Vale parafrasear o botânico francês Saint-Hilaire: ou Brasil acaba com as emendas parlamentares ou as emendas parlamentares vão acabar com o Brasil. Em 1800, ele ficou impressionado com a capacidade de tais formigas destruírem tudo o que tinha pela frente; hoje, ficaria admirado como parlamentares deram um jeito de controlar boa parte do orçamento e de destinar dinheiro para obras de seu interesse.
Reportagem do jornal 'O Globo' que trata de um fato ocorrido na cidade alagoana de Junqueiro é exemplar. O presidente da Câmara, Arthur Lira (PP-AL), colocou emenda no orçamento federal que destinou R$ 1,1 milhão para obras de pavimentação na localidade de Atoleiro.
A grana foi encaminhada via Companhia de Desenvolvimento dos Vales do São Francisco e do Parnaíba, a Codevasf, sigla que volta e meia é citada no noticiário de maneira quase nunca elogiosa. Empresa federal, pública de direito privado, a Codevasf é comandada em Alagoas por João José Pereira Filho. Primo de Lira e nomeado ainda no governo passado, João é irmão do deputado estadual Fernando Pereira (PP-AL).
O contrato para as obras foi assinado com uma empresa de Sergipe, Vibal Construções e Serviços, que, para fazer serviços de terraplanagem, contratou, veja só, um trator do Grupo Pereira, que tem como donas Zirlene e Jó Pereira, respectivamente mãe e irmã de João e Fernando e, consequentemente, parentes de Lira.
Pode ser que tudo seja apenas obra do acaso, mas as ligações fazem lembrar um famoso poema de Carlos Drummond de Andrade. É aquele que fala do João que amava Teresa, que amava Raimundo, que amava Maria, que amava Joaquim, que amava Lili. Como nas histórias que se repetem com recursos das emendas parlamentares, há muito amor envolvido no poema.
Mas há também muito ódio e muitos interesses nessas tramas. O prefeito de Junqueiro, Leandro Silva, é aliado político do senador Renan Calheiros (MDB-AL), adversário pra lá de ferrenho de Lira (o João, não o do poema, mas o da Codevasf, deve ser candidato à Prefeitura em 2024).

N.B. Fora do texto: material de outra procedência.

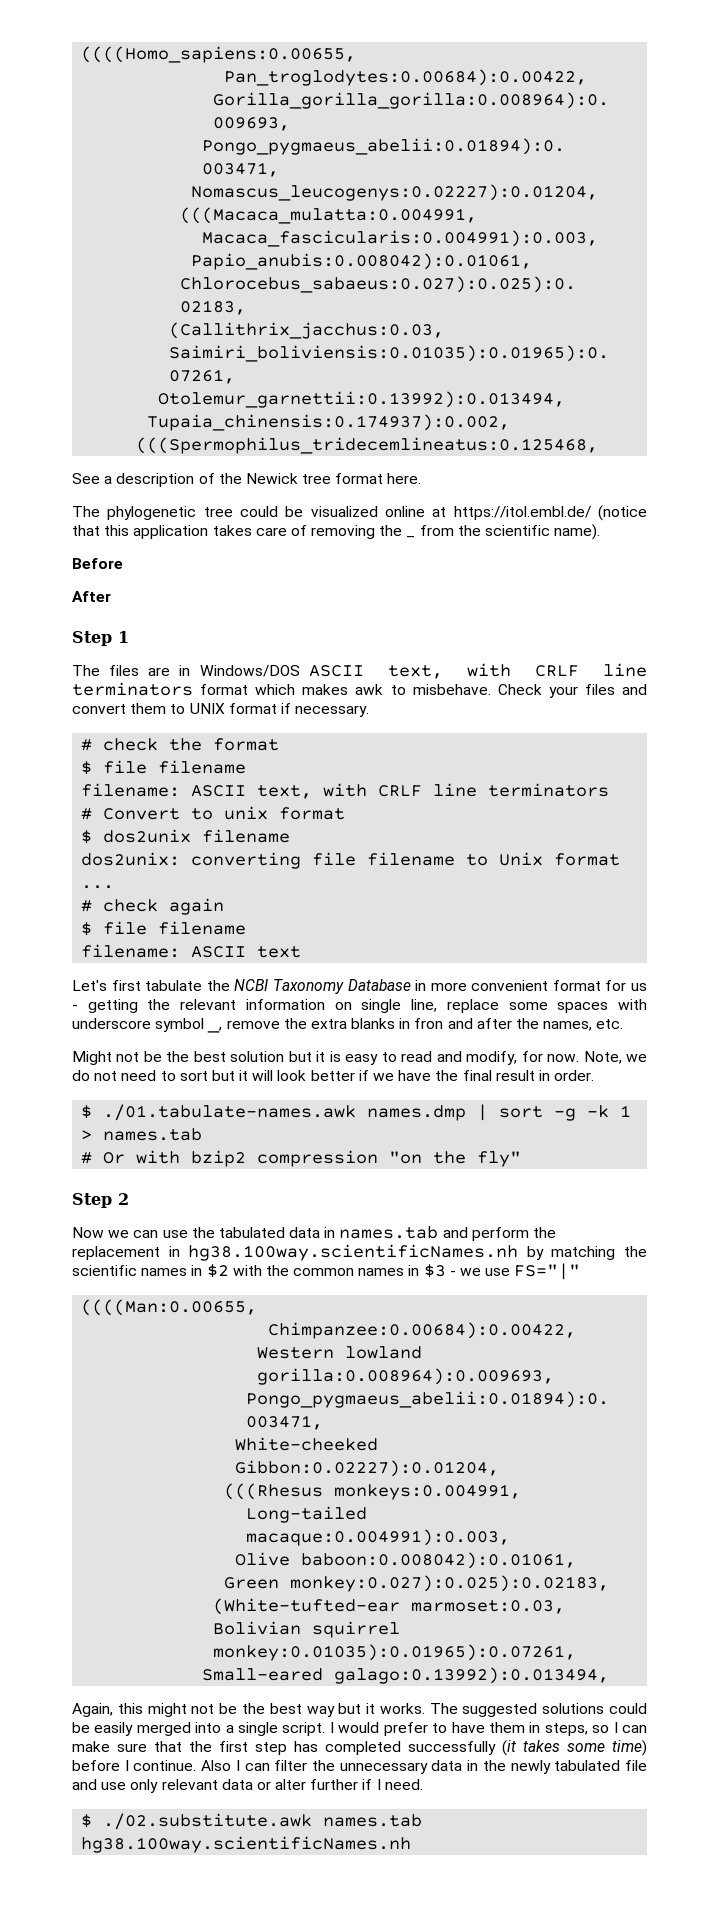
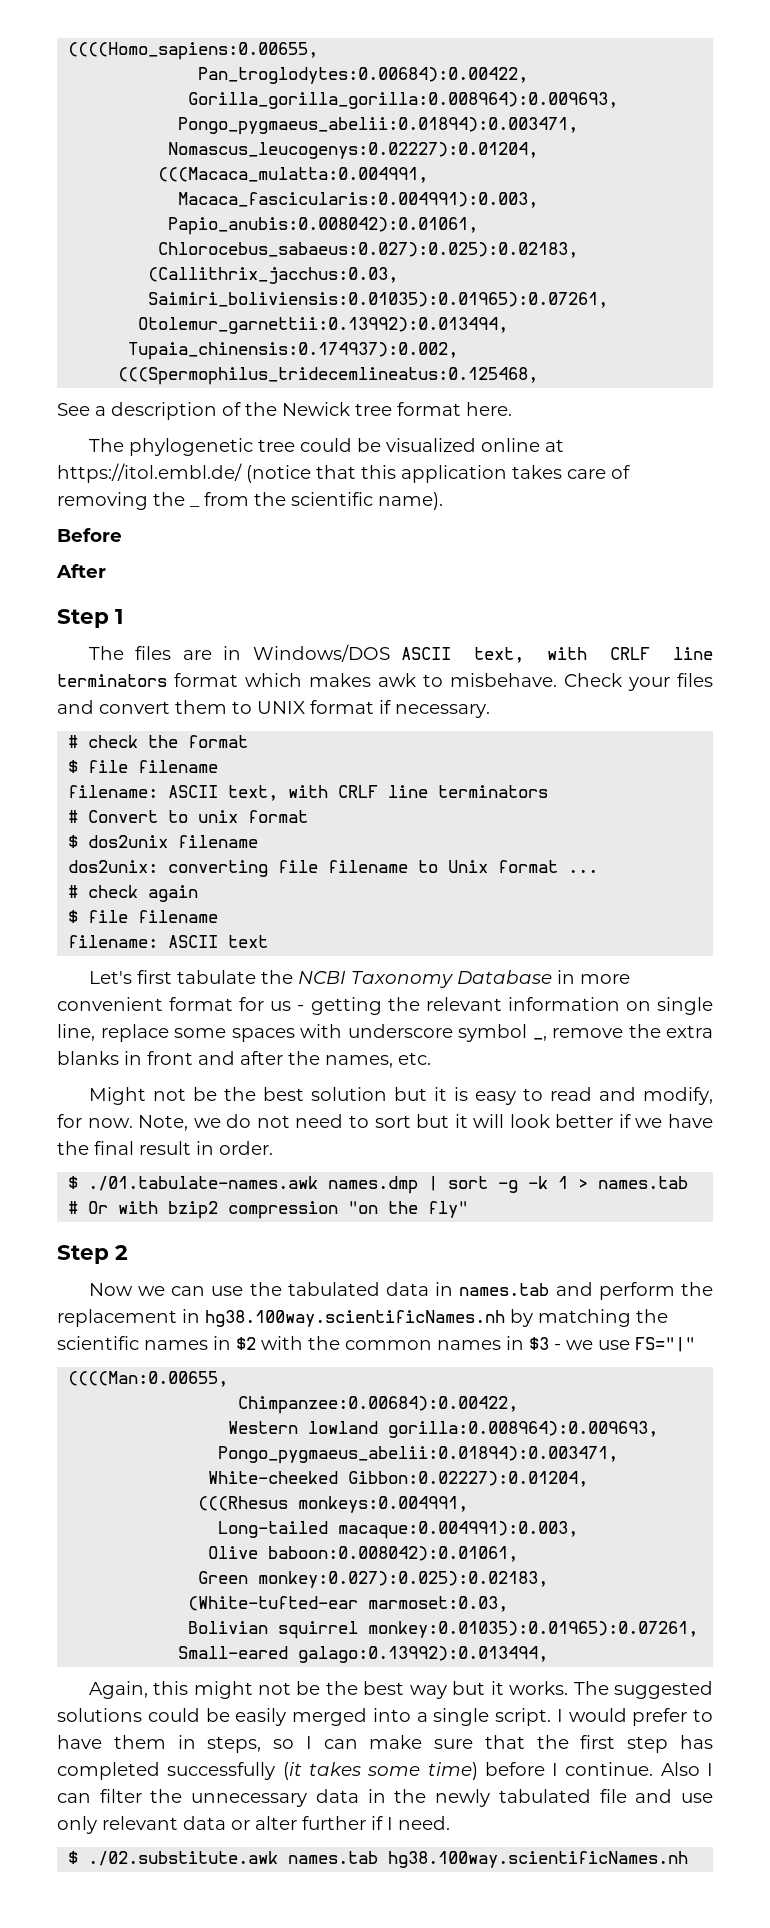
[414,1018,444,1029] fron -> [147,1051,193,1065] front

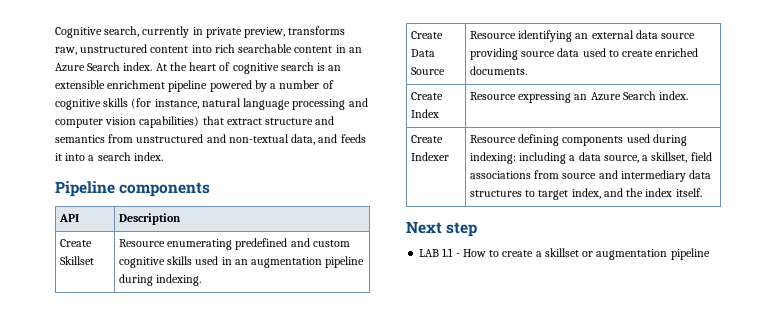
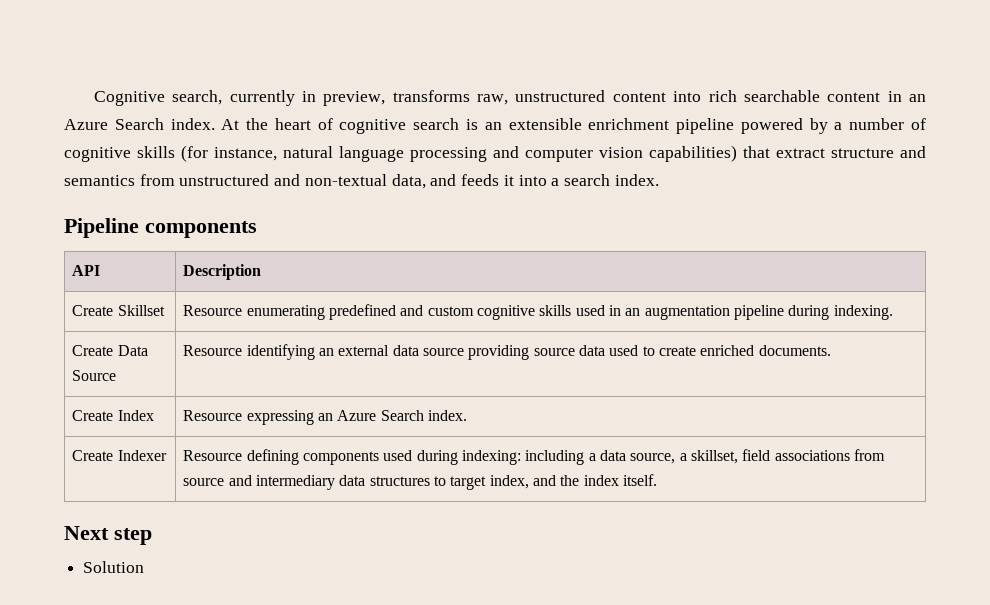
[205,27,242,38] private -> (317, 96) none
[419,248,710,260] LAB 1.1 - How to create a skillset or augmentation pipeline -> [83,561,145,573] Solution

O caso de Atoleiro exemplifica outra situação comum na Codevasf, o drible em prefeitos que não estão ao lado de quem manda a grana das emendas. Quem contratou a Vidal para o trabalho de pavimentação em Junqueiro e Teotônio Vilela não foram as prefeituras ou o governo do estado, mas a própria Codevasf (a coluna localizou o contrato no site da empresa federal). Este tipo de manobra impede que prefeitos adversários sejam politicamente beneficiados pelas obras, o crédito vai apenas para o parlamentar e seus aliados.
Seria irresponsável insinuar qualquer eventual desvio de verba ou irregularidade na aplicação de recursos, mas o caso de Atoleiro mostra como, aos poucos, o governo federal perdeu grande parte de sua capacidade de executar obras estruturais, o orçamento acabou sendo municipalizado e transformado em instrumento de interesses e de lutas políticas regionais. A pulverização dos recursos também dificulta a fiscalização pelos órgãos de controle.
Voltando às formigas e aos danos que historicamente causam ao país, não custa lembrar também o que Mário de Andrade escreveu em seu romance "Macunaíma": "Pouca saúde e muita saúva, os males do Brasil são".